Single dosing of minodronic acid exhibited linear pharmacokinetics over the range of 1 to 4 mg; there was no accumulation after repeated administration. Food, especially high-fat food, reduced the bioavailability of minodronic acid. In addition, the exposure of the drug was increased with age. Minodronic acid seemed to be well tolerated throughout the study.

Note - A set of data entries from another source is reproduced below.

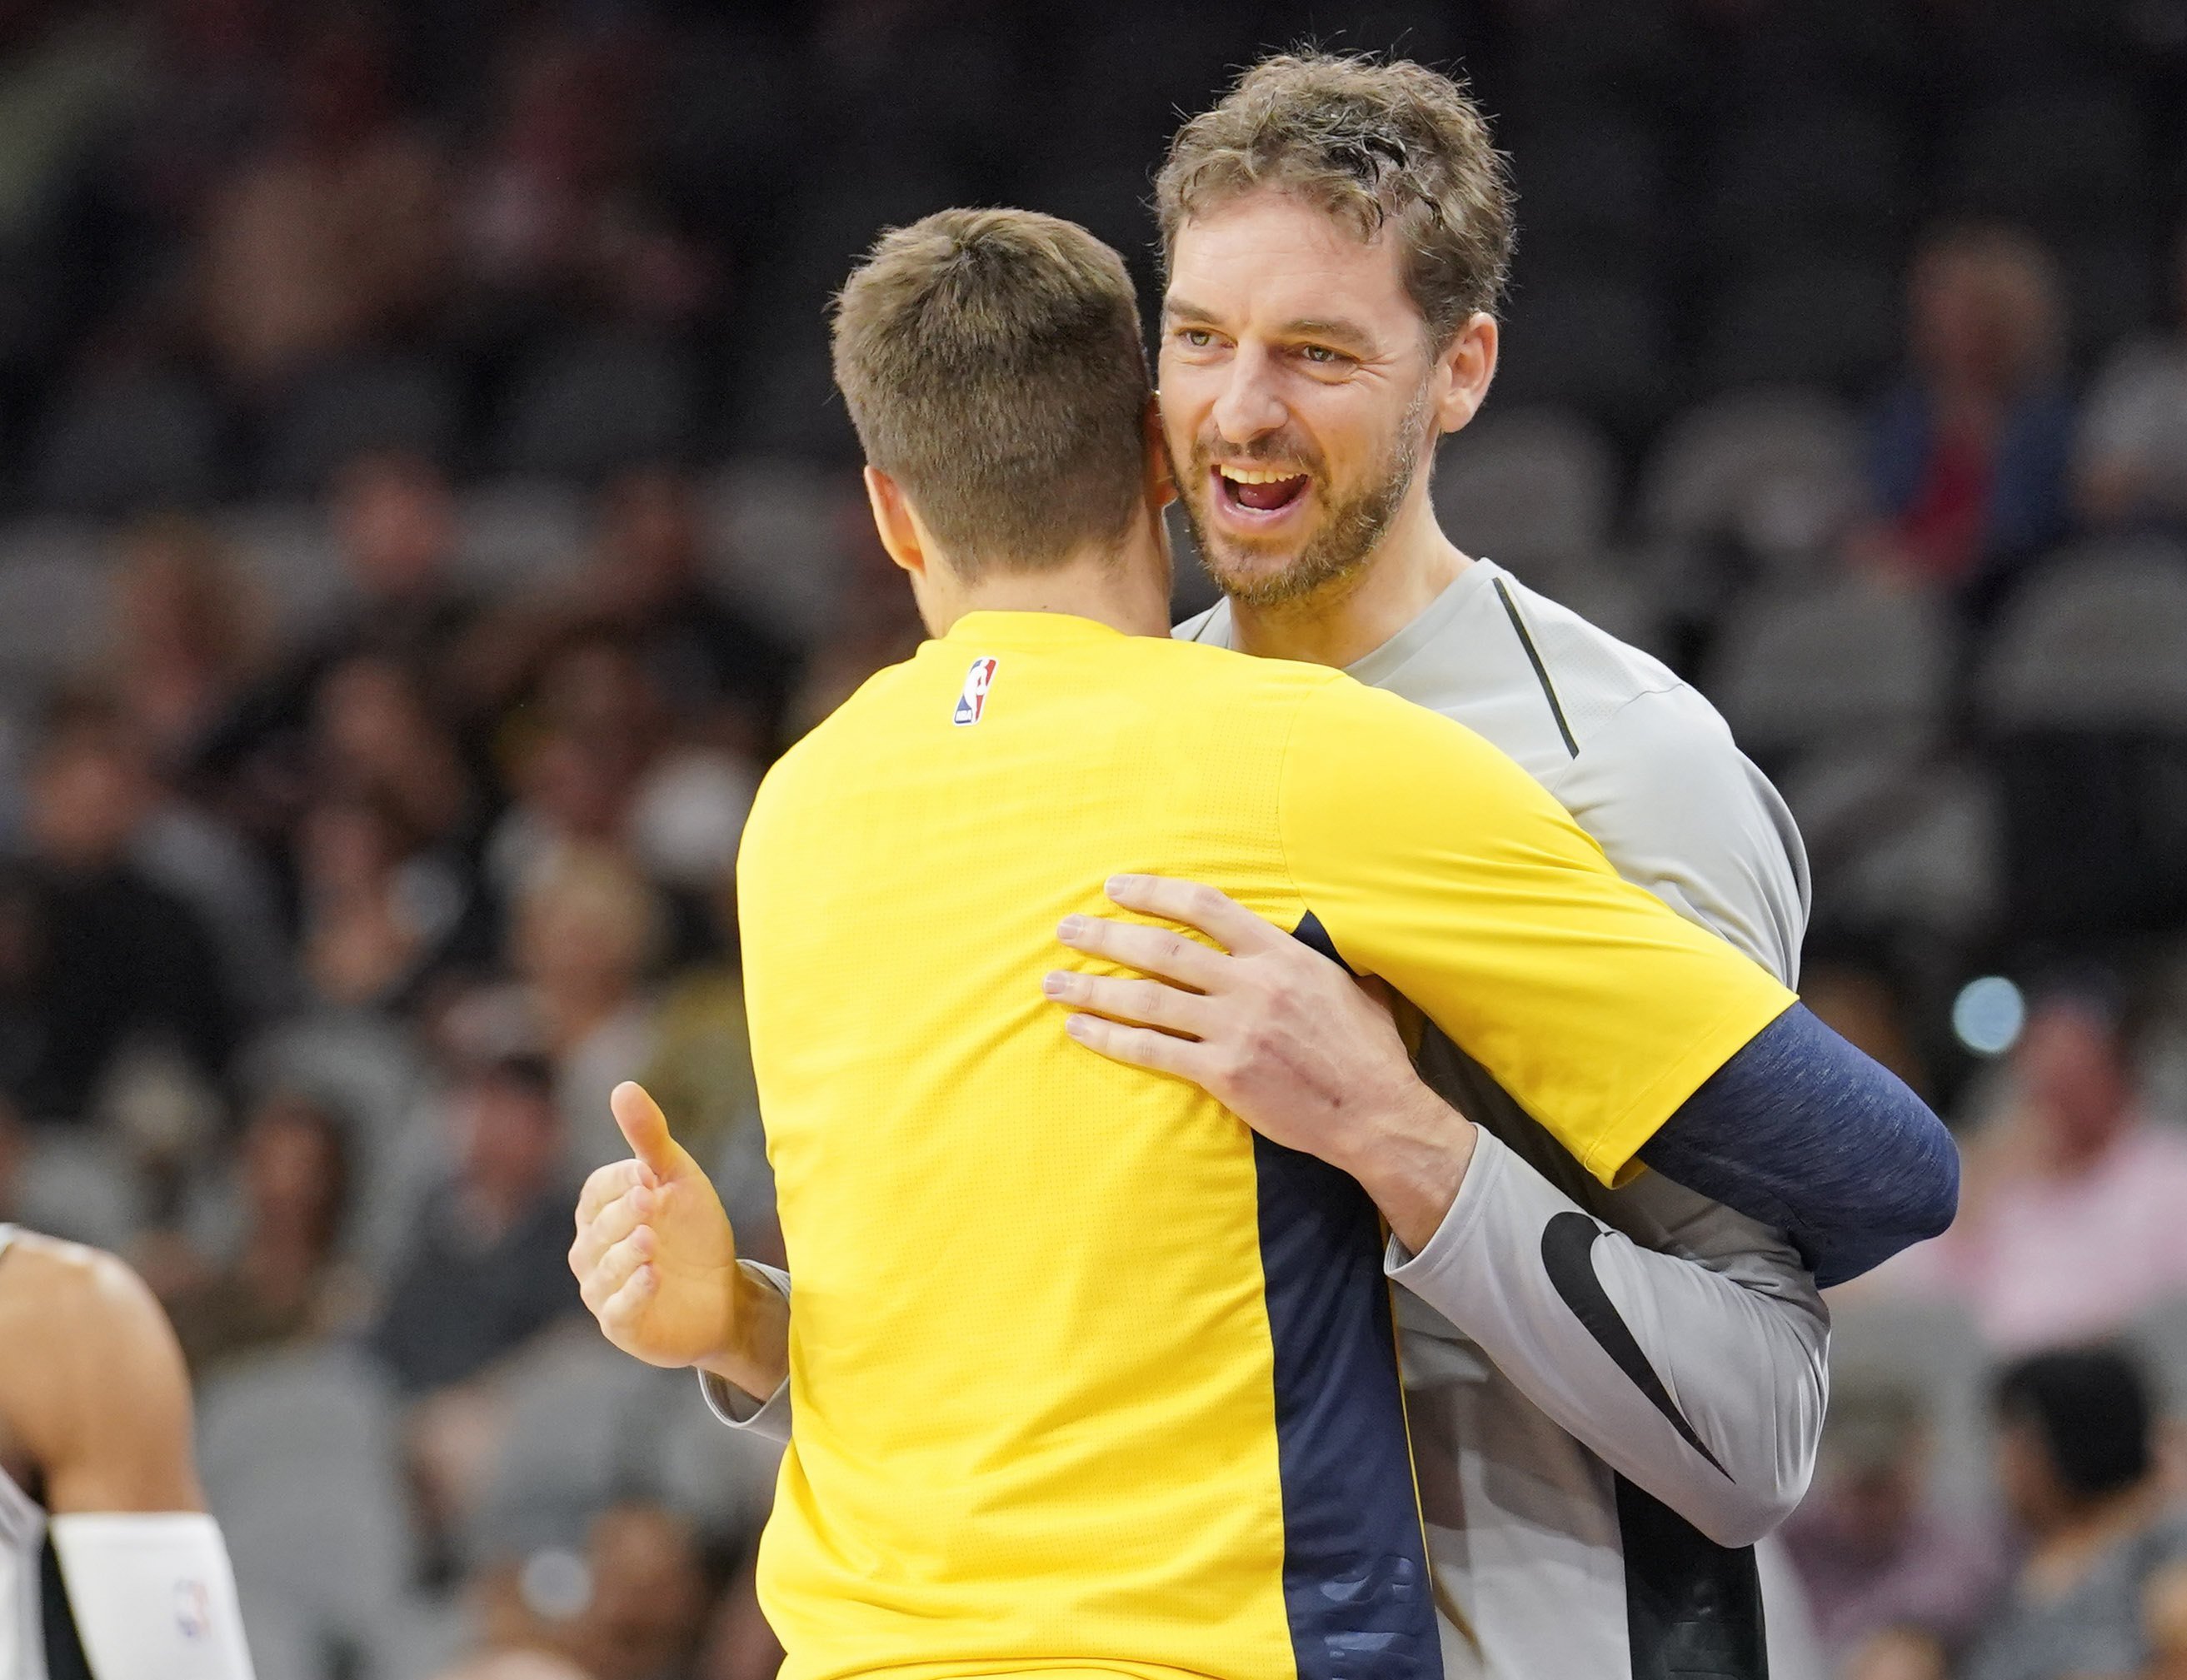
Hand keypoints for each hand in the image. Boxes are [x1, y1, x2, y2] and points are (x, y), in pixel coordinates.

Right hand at [571, 1082, 741, 1370]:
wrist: (723, 1293)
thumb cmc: (693, 1233)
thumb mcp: (678, 1179)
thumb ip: (650, 1138)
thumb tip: (622, 1087)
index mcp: (601, 1212)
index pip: (595, 1191)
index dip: (618, 1181)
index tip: (647, 1172)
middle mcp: (593, 1251)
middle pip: (597, 1229)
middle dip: (623, 1213)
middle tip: (651, 1199)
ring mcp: (604, 1290)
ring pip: (603, 1269)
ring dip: (625, 1253)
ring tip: (650, 1239)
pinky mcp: (622, 1325)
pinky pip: (618, 1310)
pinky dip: (633, 1293)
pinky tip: (653, 1276)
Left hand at [1045, 874, 1474, 1250]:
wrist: (1376, 1113)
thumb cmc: (1367, 1050)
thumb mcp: (1350, 983)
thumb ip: (1313, 956)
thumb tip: (1303, 934)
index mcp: (1281, 954)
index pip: (1205, 907)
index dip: (1154, 892)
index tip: (1116, 887)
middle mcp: (1252, 984)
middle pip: (1162, 949)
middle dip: (1106, 937)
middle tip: (1066, 929)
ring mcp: (1236, 1029)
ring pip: (1147, 999)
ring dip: (1092, 988)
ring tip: (1053, 981)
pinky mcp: (1223, 1073)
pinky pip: (1153, 1050)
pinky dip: (1110, 1039)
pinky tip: (1079, 1030)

ClinicalTrials.gov Identifier: NCT02295436.
米诺膦酸是一种正在研发用于治疗骨质疏松症的第三代双膦酸盐。本研究的目的是评估米诺膦酸在健康受试者中的药代动力学特征和耐受性,并评估食物和年龄对药代动力学的影响。
本单中心、开放标签的I期研究分4部分进行。在第1部分中,米诺膦酸片以1、2和4毫克的剂量给予年轻志愿者。在第2部分中,单次给药后,1毫克剂量组的年轻志愿者每天口服一次米诺膦酸,重复给药7天。在第3部分中,向老年志愿者单次口服1毫克米诺膦酸。在第4部分中,经过8天的洗脱期后,4毫克组的志愿者在进食条件下(在高脂早餐前30分钟给药)接受4毫克米诺膦酸的单次给药。采集血浆样本,采用液相色谱-串联质谱法分析米诺膦酸的血浆浓度。在整个研究过程中,通过体格检查、生命体征测量、实验室分析和不良事件监测来评估耐受性。
36名年轻志愿者(平均年龄22.1岁;平均体重58.6千克)和12名老年志愿者(平均年龄62.3岁;平均体重62.4千克)参与了本研究。年轻受试者单次给予1、2和4毫克米诺膦酸后,剂量标准化的AUC在1至4毫克范围内呈剂量线性关系。每天口服一次,连续7天,米诺膦酸的血浆浓度在第7天达到稳态,平均蓄积比为1.3。单次给予1毫克米诺膦酸后,血浆Cmax和AUC0-∞均比年轻受试者高1.8倍。在4毫克剂量组中,与禁食条件相比,高脂早餐后米诺膦酸的Cmax和AUC0-∞分别降低了55%和72%。未观察到生命体征、实验室值或心电图有临床意义的变化。
米诺膦酸单次给药在1至4毫克范围内呈现线性药代动力学;重复给药后无蓄积。食物,尤其是高脂食物,会降低米诺膦酸的生物利用度。此外,药物暴露量随年龄增加。在整个研究过程中,米诺膦酸似乎耐受性良好。ClinicalTrials.gov标识符:NCT02295436。